# Texte de la page
-- -- --

22      En l’espèce, étant donné que la décision de rejet de la réclamation ne fait que confirmer la décision attaquée, en précisant les motifs venant au soutien de celle-ci, il convient de constater que les conclusions en annulation de la décision de rejet de la réclamation sont dépourvues de contenu autonome et qu’il n’y a donc pas lieu de statuer spécifiquement sur celles-ci. Toutefois, dans l’examen de la légalité de la décision attaquée, il est nécessaire de prendre en considération la motivation figurant dans la décision de rejet de la réclamation, cette motivation étant censée coïncider avec celle de la décision attaquée (voir, en ce sens, arrêt du 30 avril 2019, Wattiau/Parlement, T‑737/17, EU:T:2019:273, point 43 et jurisprudence citée).

23      Deuxièmement, par son deuxième chef de conclusions, la requérante demande au Tribunal d’enjoindre à la Commission d’adopter une nouvelle décision et de lui octroyer la pension de survie à laquelle elle estime avoir droit.

24      À cet égard, il suffit de rappeler que, selon une jurisprudence constante, dans le cadre du contrôle de légalité fondé sur l’article 91 du statut et sur l’article 270 TFUE, le Tribunal n’est pas compétent pour adresser des injonctions à l’administration. En effet, en vertu de l’article 266, paragraphe 1, TFUE, il incombe à l’institution dont émane l’acte annulé de prendre les mesures que comporte l’exécution de l’arrêt (arrêts du 5 octobre 2016, CJ/ECDC, T‑370/15 P, non publié, EU:T:2016:599, point 109, et du 5 décembre 2017, Spadafora/Commission, T‑250/16 P, non publié, EU:T:2017:866, point 48). Il s’ensuit qu’il y a lieu de rejeter le deuxième chef de conclusions pour cause d’incompétence.

-- -- --

# Lignes fournies
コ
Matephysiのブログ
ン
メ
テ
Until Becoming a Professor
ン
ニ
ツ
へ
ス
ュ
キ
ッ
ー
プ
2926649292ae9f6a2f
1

-- -- --

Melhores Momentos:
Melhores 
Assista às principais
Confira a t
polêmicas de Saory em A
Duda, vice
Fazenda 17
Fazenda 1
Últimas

-- -- --

# Consigne rédigée 1
Transcrivez fidèlement le passage du texte de la page qui commence à "23      Deuxièmement, par son" et se termine à "estime avoir droit.".
# Consigne rédigée 2
D'après le texte de la page, quelle disposition fait incomber à l'institution dont émane l'acte annulé l'adoption des mesures d'exécution de l'arrêt ?
# Consigne rédigée 3
Relevez tous les numéros d'affaire cités dans le texte de la page.

# Réponse rédigée 1
23      Deuxièmement, par son deuxième chef de conclusions, la requérante demande au Tribunal d’enjoindre à la Commission d’adopter une nouvelle décision et de lui octroyer la pension de survie à laquelle elle estime avoir droit.

# Réponse rédigée 2
L'article 266, paragraphe 1, TFUE.

# Réponse rédigée 3
T‑737/17
T‑370/15 P
T‑250/16 P